## The request
Reproduce the data word for word, from the line with "genus: Hymenoclea" up to and including the line with "collector number: P 17345".
----- Given data
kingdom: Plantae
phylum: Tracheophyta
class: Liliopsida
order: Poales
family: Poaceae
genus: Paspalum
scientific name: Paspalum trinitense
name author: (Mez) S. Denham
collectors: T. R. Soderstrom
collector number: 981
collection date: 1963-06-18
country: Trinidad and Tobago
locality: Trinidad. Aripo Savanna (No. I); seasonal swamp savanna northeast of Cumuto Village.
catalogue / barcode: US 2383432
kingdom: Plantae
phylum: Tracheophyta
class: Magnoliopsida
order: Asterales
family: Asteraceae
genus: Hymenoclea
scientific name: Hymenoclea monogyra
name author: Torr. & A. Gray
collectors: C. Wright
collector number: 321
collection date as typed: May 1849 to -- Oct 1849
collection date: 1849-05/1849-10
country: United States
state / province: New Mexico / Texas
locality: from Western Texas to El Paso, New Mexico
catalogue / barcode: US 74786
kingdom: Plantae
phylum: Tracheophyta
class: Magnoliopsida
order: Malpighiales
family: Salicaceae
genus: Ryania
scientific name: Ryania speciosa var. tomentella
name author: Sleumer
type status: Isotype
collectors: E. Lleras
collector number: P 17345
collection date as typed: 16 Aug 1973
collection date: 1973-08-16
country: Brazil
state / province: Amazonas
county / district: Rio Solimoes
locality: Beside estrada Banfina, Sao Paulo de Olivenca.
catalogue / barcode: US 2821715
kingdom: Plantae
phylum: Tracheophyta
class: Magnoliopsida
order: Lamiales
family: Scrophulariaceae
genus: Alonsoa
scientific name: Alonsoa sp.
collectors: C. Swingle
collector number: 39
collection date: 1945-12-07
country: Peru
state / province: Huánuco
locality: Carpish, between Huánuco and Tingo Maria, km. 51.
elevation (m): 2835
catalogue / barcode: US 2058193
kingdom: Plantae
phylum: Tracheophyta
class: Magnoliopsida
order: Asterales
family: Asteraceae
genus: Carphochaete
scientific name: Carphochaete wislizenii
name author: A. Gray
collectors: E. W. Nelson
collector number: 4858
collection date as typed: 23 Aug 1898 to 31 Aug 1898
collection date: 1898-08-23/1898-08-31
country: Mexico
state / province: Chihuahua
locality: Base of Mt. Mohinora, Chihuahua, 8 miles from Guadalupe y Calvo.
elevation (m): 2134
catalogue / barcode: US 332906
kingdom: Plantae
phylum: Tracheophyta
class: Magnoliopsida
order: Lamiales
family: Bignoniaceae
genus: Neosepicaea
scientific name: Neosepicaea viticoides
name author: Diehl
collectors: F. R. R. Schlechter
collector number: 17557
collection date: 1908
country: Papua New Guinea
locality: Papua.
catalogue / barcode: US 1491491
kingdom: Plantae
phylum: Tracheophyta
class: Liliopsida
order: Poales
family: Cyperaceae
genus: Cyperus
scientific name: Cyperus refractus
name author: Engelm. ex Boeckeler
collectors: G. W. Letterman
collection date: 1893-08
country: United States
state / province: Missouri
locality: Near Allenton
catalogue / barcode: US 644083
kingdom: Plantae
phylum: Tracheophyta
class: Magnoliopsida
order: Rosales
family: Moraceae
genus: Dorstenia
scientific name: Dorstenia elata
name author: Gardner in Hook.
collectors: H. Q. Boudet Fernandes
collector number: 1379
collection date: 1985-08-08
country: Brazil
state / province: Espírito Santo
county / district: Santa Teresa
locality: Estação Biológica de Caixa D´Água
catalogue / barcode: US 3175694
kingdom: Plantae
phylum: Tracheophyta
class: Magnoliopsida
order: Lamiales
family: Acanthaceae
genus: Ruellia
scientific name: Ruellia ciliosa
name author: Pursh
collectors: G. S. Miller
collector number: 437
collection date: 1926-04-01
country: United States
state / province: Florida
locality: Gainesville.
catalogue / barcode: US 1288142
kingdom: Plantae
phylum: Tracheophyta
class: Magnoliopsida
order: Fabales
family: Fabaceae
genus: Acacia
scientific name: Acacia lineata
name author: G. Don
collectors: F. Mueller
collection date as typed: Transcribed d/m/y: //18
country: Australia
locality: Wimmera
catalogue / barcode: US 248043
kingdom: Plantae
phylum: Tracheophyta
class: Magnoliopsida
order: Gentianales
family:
----------
## Complete answer
genus: Hymenoclea
scientific name: Hymenoclea monogyra
name author: Torr. & A. Gray
collectors: C. Wright
collector number: 321
collection date as typed: May 1849 to -- Oct 1849
collection date: 1849-05/1849-10
country: United States
state / province: New Mexico / Texas
locality: from Western Texas to El Paso, New Mexico
catalogue / barcode: US 74786
kingdom: Plantae
phylum: Tracheophyta
class: Magnoliopsida
order: Malpighiales
family: Salicaceae
genus: Ryania
scientific name: Ryania speciosa var. tomentella
name author: Sleumer
type status: Isotype
collectors: E. Lleras
collector number: P 17345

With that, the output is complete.